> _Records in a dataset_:
· · · · · · ·

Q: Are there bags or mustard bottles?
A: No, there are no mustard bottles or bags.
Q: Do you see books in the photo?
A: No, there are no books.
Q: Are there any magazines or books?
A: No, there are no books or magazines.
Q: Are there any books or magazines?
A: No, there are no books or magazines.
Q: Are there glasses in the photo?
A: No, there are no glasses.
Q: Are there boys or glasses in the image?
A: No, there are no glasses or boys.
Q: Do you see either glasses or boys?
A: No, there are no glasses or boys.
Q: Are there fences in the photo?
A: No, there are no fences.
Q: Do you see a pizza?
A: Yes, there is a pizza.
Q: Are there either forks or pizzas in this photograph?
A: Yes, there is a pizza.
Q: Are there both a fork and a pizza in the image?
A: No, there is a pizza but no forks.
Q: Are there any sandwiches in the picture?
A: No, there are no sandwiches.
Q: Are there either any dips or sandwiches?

· · · · · · ·

> _TASK PROMPT_:
Copy the records verbatim, starting at the line that contains "Q: Are there glasses in the photo?" and ending with the last line of the records, both included.

> _EXERCISE RESPONSE_:
Q: Are there glasses in the photo?
A: No, there are no glasses.
Q: Are there boys or glasses in the image?
A: No, there are no glasses or boys.
Q: Do you see either glasses or boys?
A: No, there are no glasses or boys.
Q: Are there fences in the photo?
A: No, there are no fences.
Q: Do you see a pizza?
A: Yes, there is a pizza.
Q: Are there either forks or pizzas in this photograph?
A: Yes, there is a pizza.
Q: Are there both a fork and a pizza in the image?
A: No, there is a pizza but no forks.
Q: Are there any sandwiches in the picture?
A: No, there are no sandwiches.
Q: Are there either any dips or sandwiches?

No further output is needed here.